What it looks like when it's right:
- Schemas live in a versioned, language-agnostic format (OpenAPI, protobuf)
- Breaking changes get a
/v2, never a same-version mutation - Consumers can pin a version; producers can't yank one out from under them
- A test suite proves you serialize what you say you serialize
This is boring. It's also the reason your platform doesn't catch fire on a Friday.
2. Idempotency is a feature, not a hope
Networks fail. Retries happen. The question isn't whether your service will see the same request twice. The question is whether the second time hurts.
The cheapest implementation is a request-id header that the caller generates and the server caches the result against. If the same id arrives twice, the server returns the cached response and skips the side effect. Costs you a Redis key and a hash check. Saves you a duplicate charge or a duplicate row.

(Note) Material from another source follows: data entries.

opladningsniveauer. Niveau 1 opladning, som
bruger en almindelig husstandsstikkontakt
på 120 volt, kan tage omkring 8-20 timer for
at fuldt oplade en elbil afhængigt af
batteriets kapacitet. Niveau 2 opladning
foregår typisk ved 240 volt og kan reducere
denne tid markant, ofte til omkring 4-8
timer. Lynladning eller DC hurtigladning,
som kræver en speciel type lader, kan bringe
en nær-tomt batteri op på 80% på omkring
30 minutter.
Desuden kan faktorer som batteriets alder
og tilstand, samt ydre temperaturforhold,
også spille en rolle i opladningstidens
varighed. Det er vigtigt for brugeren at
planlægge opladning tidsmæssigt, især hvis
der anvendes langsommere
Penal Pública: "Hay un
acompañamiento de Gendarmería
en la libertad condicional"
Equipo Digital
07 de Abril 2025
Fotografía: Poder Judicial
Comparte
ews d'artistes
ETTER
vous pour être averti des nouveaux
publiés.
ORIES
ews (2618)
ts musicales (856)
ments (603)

I've watched teams without this build elaborate compensation flows to undo what the second request did. They never work as well as not doing the work twice in the first place.
3. Retries are a contract too
Retries between services without a budget are how cascading failures start. Service A retries B three times, B retries C three times — that's nine attempts on C from one logical call. C is already struggling; now it's seeing 9× load.
Two rules I won't break:
- Bound the retry budget end-to-end, not per-hop. Pass a deadline header. Each hop checks it before retrying.
- Circuit-break aggressively. After N failures in a window, stop calling. Surface a 503 fast. The system recovers faster from a clean failure than from slow degradation.
Spring Cloud's circuit breaker (Resilience4j under the hood) does this in three lines of config. Most Node teams hand-roll something with a global counter and call it a day. Both work; the question is whether you're explicit about the budget or just hoping.
4. Observability before incidents, not during
The single biggest predictor of how a system survives an incident is whether the operator can see what's happening right now. Not yesterday's logs. Now.
The minimum viable trio:
- Structured logs with a request-id propagated through every service touched
- One latency dashboard with p50 / p95 / p99 per route, refreshed in seconds
- Error rate per dependency, not just per service — so you know which downstream is the problem before users do
Add this before you have the incident. The pattern I've seen kill teams: rolling out fancy distributed tracing two weeks after a P0, while the lessons are still in postmortem format.
5. If it doesn't move a metric, don't ship it
Every system I've owned shipped with a number attached. Throughput +30%. Manual processing −70%. Loan approval time −50%. 35+ enterprise integrations live.
Not because metrics make engineers feel important. Because the discipline of choosing a metric before you start coding forces you to know what "done" means. Every one of those numbers existed in a spec before the first line of code did. The code was the cheap part. The agreement on the metric was the expensive part.
The corollary: if you can't articulate the metric, you don't understand the work yet. Go back and ask.
Six years compresses to this: code is the easy part. The hard part is the discipline you build around the code — boundaries, idempotency, retries, observability, metrics — that lets the code keep working when the world gets noisy.
Everything else is a tool to serve that.